BW: This is a classic problem in any leased environment, whether it's an apartment building or an office tower or a data centre: The person who builds and owns the facility doesn't have a big incentive to invest in things that would make it more energy-efficient, because they're not going to pay the power bills.

It's not more expensive to build high-efficiency centres if you're careful and creative about it; between the energy-efficiency work we've done on our servers and on our data centres, we've cut our energy bills in half. That's millions and millions of dollars. It's well worth paying a couple of engineers to do clever things.

Why is Google such fertile ground for such projects?

BW: Our founders and our CEO are very committed to environmental issues, and from the beginning, Google has fostered a culture of creativity and risk-taking that few companies have sustained as well and as long as we have.

So I think that's really at the core of it - a desire to solve big problems and a willingness to take the risks to try to solve them. And that means that on some of them we'll probably fail, but when it all nets out, we'll have done a lot more good by having tried.
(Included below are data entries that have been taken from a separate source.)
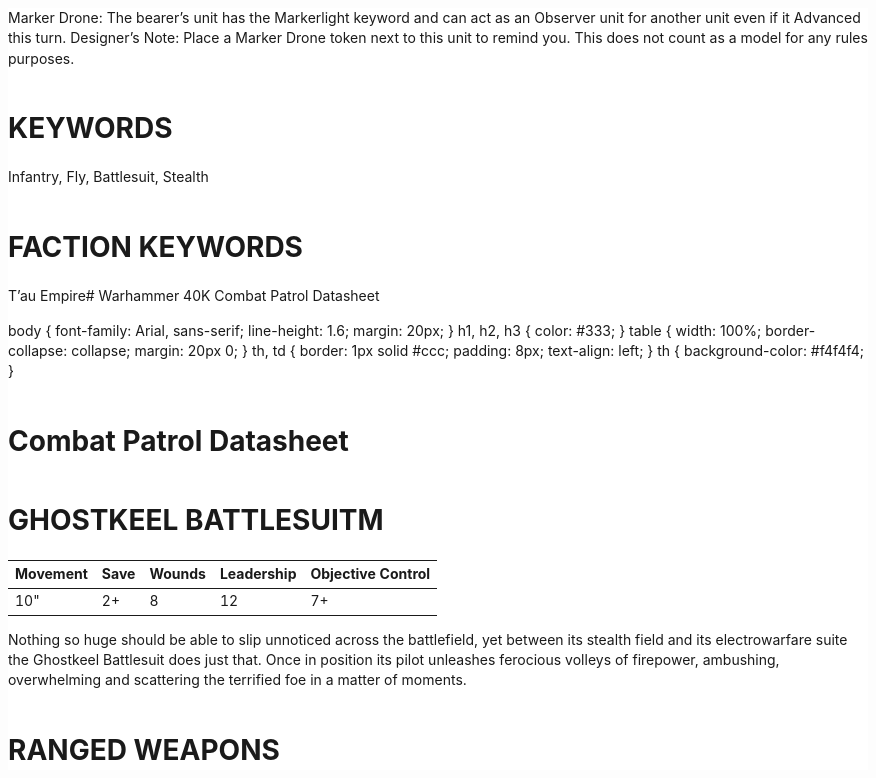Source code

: Marker Drone: The bearer’s unit has the Markerlight keyword and can act as an Observer unit for another unit even if it Advanced this turn. Designer’s Note: Place a Marker Drone token next to this unit to remind you. This does not count as a model for any rules purposes.

# KEYWORDS

Infantry, Fly, Battlesuit, Stealth

# FACTION KEYWORDS

T’au Empire# Warhammer 40K Combat Patrol Datasheet

body {
font-family: Arial, sans-serif;
line-height: 1.6;
margin: 20px;
}
h1, h2, h3 {
color: #333;
}
table {
width: 100%;
border-collapse: collapse;
margin: 20px 0;
}
th, td {
border: 1px solid #ccc;
padding: 8px;
text-align: left;
}
th {
background-color: #f4f4f4;
}

# Combat Patrol Datasheet

# GHOSTKEEL BATTLESUITM

|Movement|Save|Wounds|Leadership|Objective Control|
|---|---|---|---|---|
|10"|2+|8|12|7+|

Nothing so huge should be able to slip unnoticed across the battlefield, yet between its stealth field and its electrowarfare suite the Ghostkeel Battlesuit does just that. Once in position its pilot unleashes ferocious volleys of firepower, ambushing, overwhelming and scattering the terrified foe in a matter of moments.

# RANGED WEAPONS
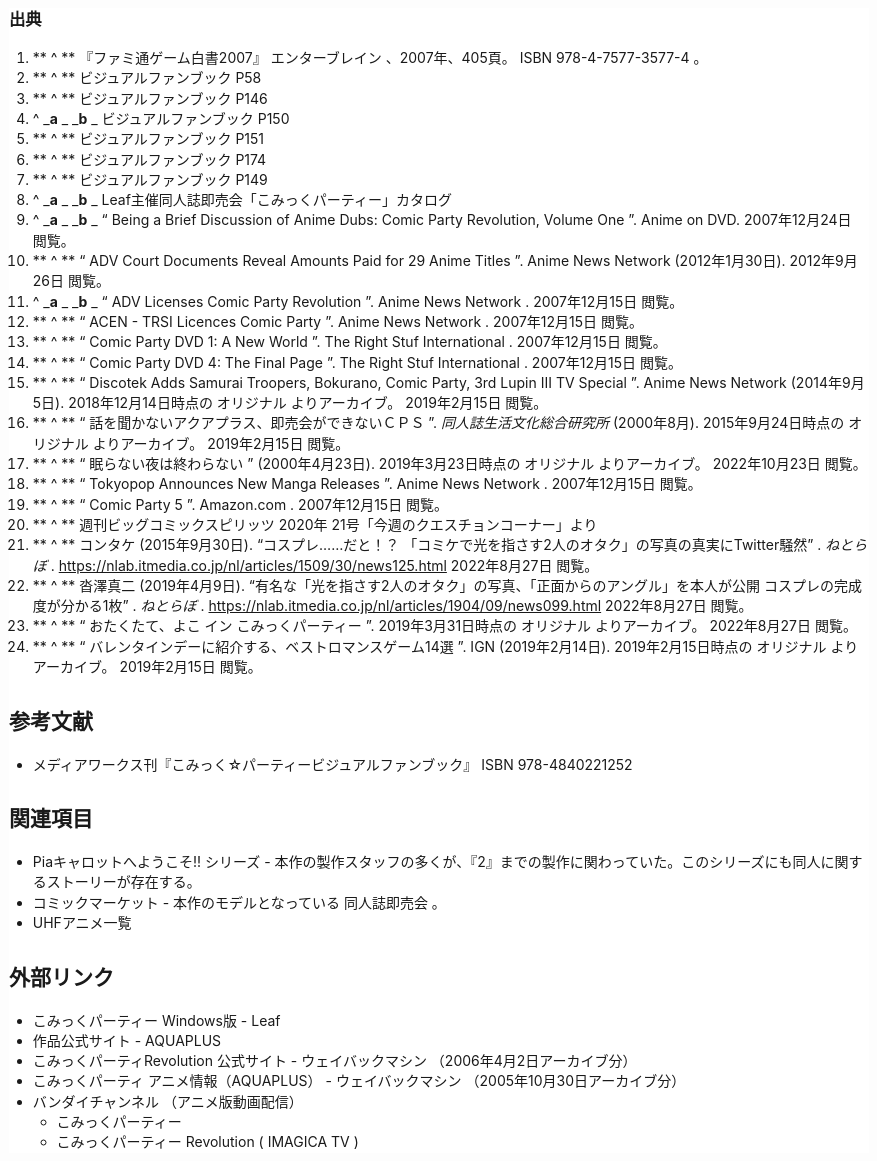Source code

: ###  出典



  1. ** ^  ** 『ファミ通ゲーム白書2007』  エンターブレイン  、2007年、405頁。  ISBN  978-4-7577-3577-4  。 
  2. ** ^  ** ビジュアルファンブック P58 
  3. ** ^  ** ビジュアルファンブック P146 
  4. ^  _**a** _ _**b** _ ビジュアルファンブック P150 
  5. ** ^  ** ビジュアルファンブック P151 
  6. ** ^  ** ビジュアルファンブック P174 
  7. ** ^  ** ビジュアルファンブック P149 
  8. ^  _**a** _ _**b** _ Leaf主催同人誌即売会「こみっくパーティー」カタログ 
  9. ^  _**a** _ _**b** _ “  Being a Brief Discussion of Anime Dubs: Comic Party Revolution, Volume One  ”. Anime on DVD.  2007年12月24日  閲覧。 
  10. ** ^  ** “  ADV Court Documents Reveal Amounts Paid for 29 Anime Titles  ”. Anime News Network (2012年1月30日).  2012年9月26日  閲覧。 
  11. ^  _**a** _ _**b** _ “  ADV Licenses Comic Party Revolution  ”.  Anime News Network  .  2007年12月15日  閲覧。 
  12. ** ^  ** “  ACEN - TRSI Licences Comic Party  ”.  Anime News Network  .  2007年12月15日  閲覧。 
  13. ** ^  ** “  Comic Party DVD 1: A New World  ”.  The Right Stuf International  .  2007年12月15日  閲覧。 
  14. ** ^  ** “  Comic Party DVD 4: The Final Page  ”.  The Right Stuf International  .  2007年12月15日  閲覧。 
  15. ** ^  ** “  Discotek Adds Samurai Troopers, Bokurano, Comic Party, 3rd Lupin III TV Special  ”. Anime News Network (2014年9月5日). 2018年12月14日時点の  オリジナル  よりアーカイブ。  2019年2月15日  閲覧。 
  16. ** ^  ** “  話を聞かないアクアプラス、即売会ができないＣＰＳ  ”. _同人誌生活文化総合研究所_ (2000年8月). 2015年9月24日時点の  オリジナル  よりアーカイブ。  2019年2月15日  閲覧。 
  17. ** ^  ** “  眠らない夜は終わらない  ” (2000年4月23日). 2019年3月23日時点の  オリジナル  よりアーカイブ。  2022年10月23日  閲覧。 
  18. ** ^  ** “  Tokyopop Announces New Manga Releases  ”.  Anime News Network  .  2007年12月15日  閲覧。 
  19. ** ^  ** “  Comic Party 5  ”.  Amazon.com  .  2007年12月15日  閲覧。 
  20. ** ^  ** 週刊ビッグコミックスピリッツ  2020年  21号「今週のクエスチョンコーナー」より 
  21. ** ^  ** コンタケ (2015年9月30日).  “コスプレ……だと！？ 「コミケで光を指さす2人のオタク」の写真の真実にTwitter騒然”  . _ねとらぼ_ .  https://nlab.itmedia.co.jp/nl/articles/1509/30/news125.html  2022年8月27日  閲覧。 
  22. ** ^  ** 沓澤真二 (2019年4月9日).  “有名な「光を指さす2人のオタク」の写真、「正面からのアングル」を本人が公開 コスプレの完成度が分かる1枚”  . _ねとらぼ_ .  https://nlab.itmedia.co.jp/nl/articles/1904/09/news099.html  2022年8月27日  閲覧。 
  23. ** ^  ** “  おたくたて、よこ イン こみっくパーティー  ”. 2019年3月31日時点の  オリジナル  よりアーカイブ。  2022年8月27日  閲覧。 
  24. ** ^  ** “  バレンタインデーに紹介する、ベストロマンスゲーム14選  ”. IGN (2019年2月14日). 2019年2月15日時点の  オリジナル  よりアーカイブ。  2019年2月15日  閲覧。 

##  参考文献



  * メディアワークス刊『こみっく☆パーティービジュアルファンブック』  ISBN 978-4840221252 

##  関連項目



  * Piaキャロットへようこそ!!  シリーズ - 本作の製作スタッフの多くが、『2』までの製作に関わっていた。このシリーズにも同人に関するストーリーが存在する。 
  * コミックマーケット  \- 本作のモデルとなっている  同人誌即売会  。 
  * UHFアニメ一覧 

##  外部リンク



  * こみっくパーティー Windows版  \-  Leaf 
  * 作品公式サイト  \-  AQUAPLUS 
  * こみっくパーティRevolution 公式サイト  \-  ウェイバックマシン  （2006年4月2日アーカイブ分） 
  * こみっくパーティ アニメ情報（AQUAPLUS）  \-  ウェイバックマシン  （2005年10月30日アーカイブ分） 
  * バンダイチャンネル  （アニメ版動画配信） 
    * こみっくパーティー 
    * こみっくパーティー Revolution  (  IMAGICA TV  ) 

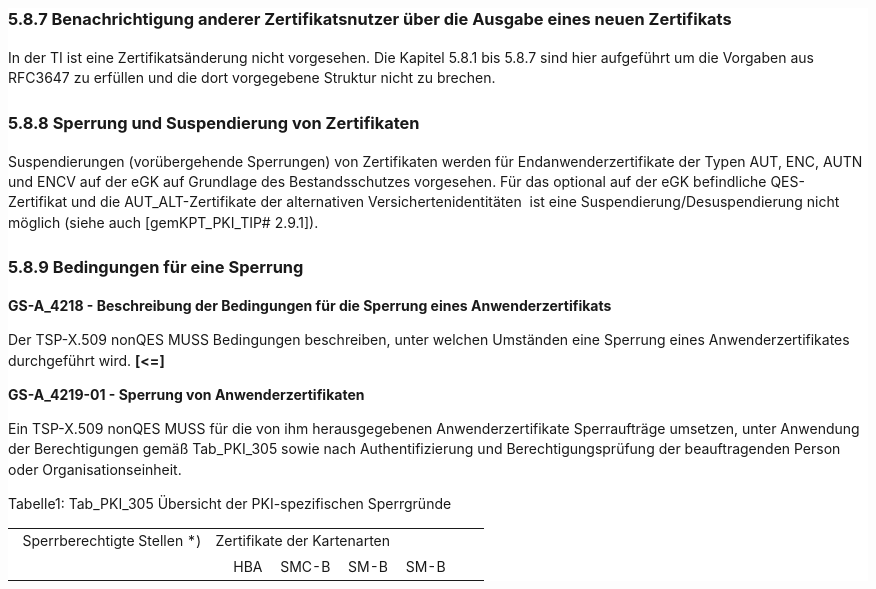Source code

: ### 5.8.7 Benachrichtigung anderer Zertifikatsnutzer über die Ausgabe eines neuen Zertifikats

In der TI ist eine Zertifikatsänderung nicht vorgesehen. Die Kapitel 5.8.1 bis
5.8.7 sind hier aufgeführt um die Vorgaben aus RFC3647 zu erfüllen und die
dort vorgegebene Struktur nicht zu brechen.

### 5.8.8 Sperrung und Suspendierung von Zertifikaten

Suspendierungen (vorübergehende Sperrungen) von Zertifikaten werden für
Endanwenderzertifikate der Typen AUT, ENC, AUTN und ENCV auf der eGK auf
Grundlage des Bestandsschutzes vorgesehen. Für das optional auf der eGK
befindliche QES-Zertifikat und die AUT_ALT-Zertifikate der alternativen
Versichertenidentitäten  ist eine Suspendierung/Desuspendierung nicht
möglich (siehe auch [gemKPT_PKI_TIP# 2.9.1]).

### 5.8.9 Bedingungen für eine Sperrung

**GS-A_4218 - Beschreibung der Bedingungen für die Sperrung eines
Anwenderzertifikats**

Der TSP-X.509 nonQES MUSS Bedingungen beschreiben, unter welchen Umständen eine
Sperrung eines Anwenderzertifikates durchgeführt wird. **[\<=]**

**GS-A_4219-01 - Sperrung von Anwenderzertifikaten**

Ein TSP-X.509 nonQES MUSS für die von ihm herausgegebenen Anwenderzertifikate
Sperraufträge umsetzen, unter Anwendung der Berechtigungen gemäß Tab_PKI_305
sowie nach Authentifizierung und Berechtigungsprüfung der beauftragenden
Person oder Organisationseinheit.

Tabelle1: Tab_PKI_305 Übersicht der PKI-spezifischen Sperrgründe

<table><tr><td colspan="3" rowspan="3">
   
Sperrberechtigte  
Stellen *)

</td><td colspan="8">
Zertifikate der Kartenarten

</td></tr><tr><td>
 

</td><td>
HBA

</td><td>
 SMC-B

</td><td>
 SM-B

</td><td>
 SM-B

</td><td>
</td><td>
 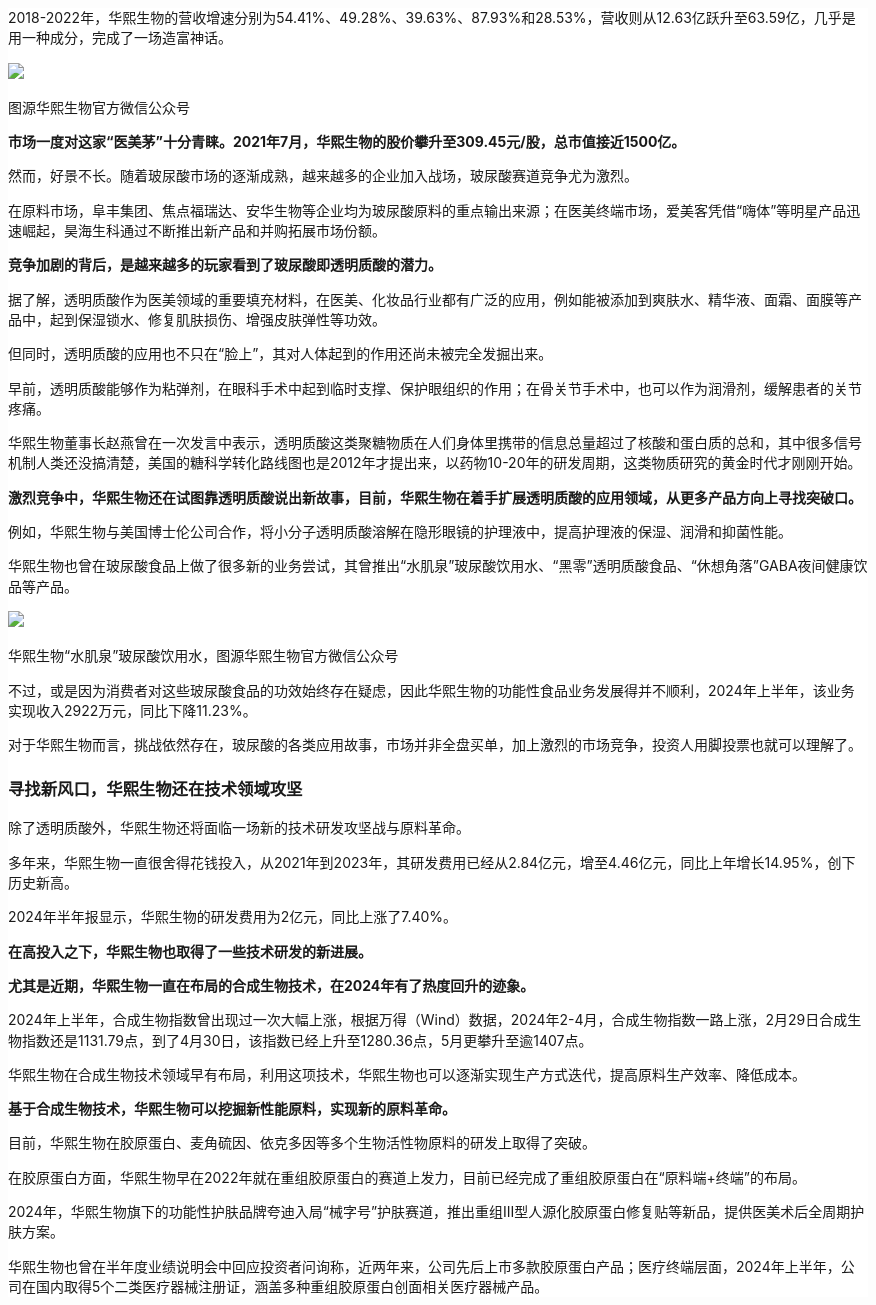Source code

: 2018-2022年，华熙生物的营收增速分别为54.41%、49.28%、39.63%、87.93%和28.53%，营收则从12.63亿跃升至63.59亿，几乎是用一种成分，完成了一场造富神话。

![](https://diting-hetu.iyiou.com/async/weixin/YuDrJhcKXxDgHdO7c7Zi)

图源华熙生物官方微信公众号

**市场一度对这家“医美茅”十分青睐。2021年7月，华熙生物的股价攀升至309.45元/股，总市值接近1500亿。**

然而，好景不长。随着玻尿酸市场的逐渐成熟，越来越多的企业加入战场，玻尿酸赛道竞争尤为激烈。

在原料市场，阜丰集团、焦点福瑞达、安华生物等企业均为玻尿酸原料的重点输出来源；在医美终端市场，爱美客凭借“嗨体”等明星产品迅速崛起，昊海生科通过不断推出新产品和并购拓展市场份额。

**竞争加剧的背后，是越来越多的玩家看到了玻尿酸即透明质酸的潜力。**

据了解，透明质酸作为医美领域的重要填充材料，在医美、化妆品行业都有广泛的应用，例如能被添加到爽肤水、精华液、面霜、面膜等产品中，起到保湿锁水、修复肌肤损伤、增强皮肤弹性等功效。

但同时，透明质酸的应用也不只在“脸上”，其对人体起到的作用还尚未被完全发掘出来。

早前，透明质酸能够作为粘弹剂，在眼科手术中起到临时支撑、保护眼组织的作用；在骨关节手术中，也可以作为润滑剂，缓解患者的关节疼痛。

华熙生物董事长赵燕曾在一次发言中表示，透明质酸这类聚糖物质在人们身体里携带的信息总量超过了核酸和蛋白质的总和，其中很多信号机制人类还没搞清楚，美国的糖科学转化路线图也是2012年才提出来，以药物10-20年的研发周期，这类物质研究的黄金时代才刚刚开始。

**激烈竞争中，华熙生物还在试图靠透明质酸说出新故事，目前，华熙生物在着手扩展透明质酸的应用领域，从更多产品方向上寻找突破口。**

例如，华熙生物与美国博士伦公司合作，将小分子透明质酸溶解在隐形眼镜的护理液中，提高护理液的保湿、润滑和抑菌性能。

华熙生物也曾在玻尿酸食品上做了很多新的业务尝试，其曾推出“水肌泉”玻尿酸饮用水、“黑零”透明质酸食品、“休想角落”GABA夜间健康饮品等产品。

![](https://diting-hetu.iyiou.com/async/weixin/gCW9pvHMszZatoljtATF)

华熙生物“水肌泉”玻尿酸饮用水，图源华熙生物官方微信公众号

不过，或是因为消费者对这些玻尿酸食品的功效始终存在疑虑，因此华熙生物的功能性食品业务发展得并不顺利，2024年上半年，该业务实现收入2922万元，同比下降11.23%。

对于华熙生物而言，挑战依然存在，玻尿酸的各类应用故事，市场并非全盘买单，加上激烈的市场竞争，投资人用脚投票也就可以理解了。

### **寻找新风口，华熙生物还在技术领域攻坚**

除了透明质酸外，华熙生物还将面临一场新的技术研发攻坚战与原料革命。

多年来，华熙生物一直很舍得花钱投入，从2021年到2023年，其研发费用已经从2.84亿元，增至4.46亿元，同比上年增长14.95%，创下历史新高。

2024年半年报显示，华熙生物的研发费用为2亿元，同比上涨了7.40%。

**在高投入之下，华熙生物也取得了一些技术研发的新进展。**

**尤其是近期，华熙生物一直在布局的合成生物技术，在2024年有了热度回升的迹象。**

2024年上半年，合成生物指数曾出现过一次大幅上涨，根据万得（Wind）数据，2024年2-4月，合成生物指数一路上涨，2月29日合成生物指数还是1131.79点，到了4月30日，该指数已经上升至1280.36点，5月更攀升至逾1407点。

华熙生物在合成生物技术领域早有布局，利用这项技术，华熙生物也可以逐渐实现生产方式迭代，提高原料生产效率、降低成本。

**基于合成生物技术，华熙生物可以挖掘新性能原料，实现新的原料革命。**

目前，华熙生物在胶原蛋白、麦角硫因、依克多因等多个生物活性物原料的研发上取得了突破。

在胶原蛋白方面，华熙生物早在2022年就在重组胶原蛋白的赛道上发力，目前已经完成了重组胶原蛋白在“原料端+终端”的布局。

2024年，华熙生物旗下的功能性护肤品牌夸迪入局“械字号”护肤赛道，推出重组III型人源化胶原蛋白修复贴等新品，提供医美术后全周期护肤方案。

华熙生物也曾在半年度业绩说明会中回应投资者问询称，近两年来，公司先后上市多款胶原蛋白产品；医疗终端层面，2024年上半年，公司在国内取得5个二类医疗器械注册证，涵盖多种重组胶原蛋白创面相关医疗器械产品。
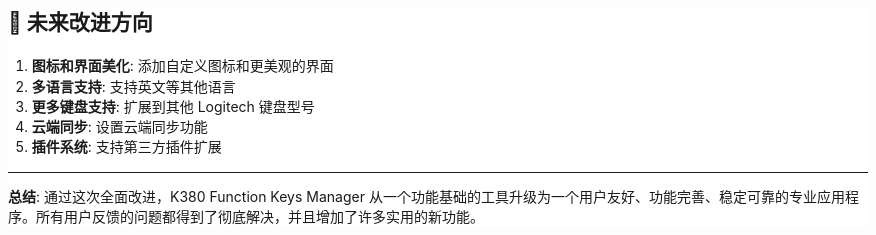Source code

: ## 🔮 未来改进方向

1. **图标和界面美化**: 添加自定义图标和更美观的界面
2. **多语言支持**: 支持英文等其他语言
3. **更多键盘支持**: 扩展到其他 Logitech 键盘型号
4. **云端同步**: 设置云端同步功能
5. **插件系统**: 支持第三方插件扩展

---

**总结**: 通过这次全面改进，K380 Function Keys Manager 从一个功能基础的工具升级为一个用户友好、功能完善、稳定可靠的专业应用程序。所有用户反馈的问题都得到了彻底解决，并且增加了许多实用的新功能。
Google trims its eco-profile

  • "Smart" servers: Google says its custom-built smart servers each use about 500 kilowatt hours of electricity, 300 kilograms of carbon dioxide and 3,700 litres of water less than a typical server. When a server is past its prime, the company reuses or recycles 100 per cent of the material.
  • Solar power: More than 9,200 solar panels have been installed around company headquarters in Mountain View, Calif., since 2007. They produce 1.6 megawatts of electricity, enough to power 1,000 average California homes.
  • For the staff: Each day, about 1,500 employees travel to the Mountain View campus on biodiesel shuttles. Workers may also use shared bicycles to get around the site, or one of a fleet of eight plug-in hybrid vehicles. Google says employees who "bike, walk, pogo-stick, unicycle, or otherwise self-power to work" earn money for a charity of their choice. One company café sources everything on its menu from within 240 kilometres, and all disposable flatware and utensils are biodegradable.
  • Toronto office: In Google's new Toronto office, about 85 per cent of the workstations (made partly from old soda cans) are recyclable. The office's electricity comes from Bullfrog Power. Doors and millwork are made from fast-growing "weed trees," and the rubber floors are made from old tires. When a room is empty, the lights, heating and air conditioning automatically turn off or adjust.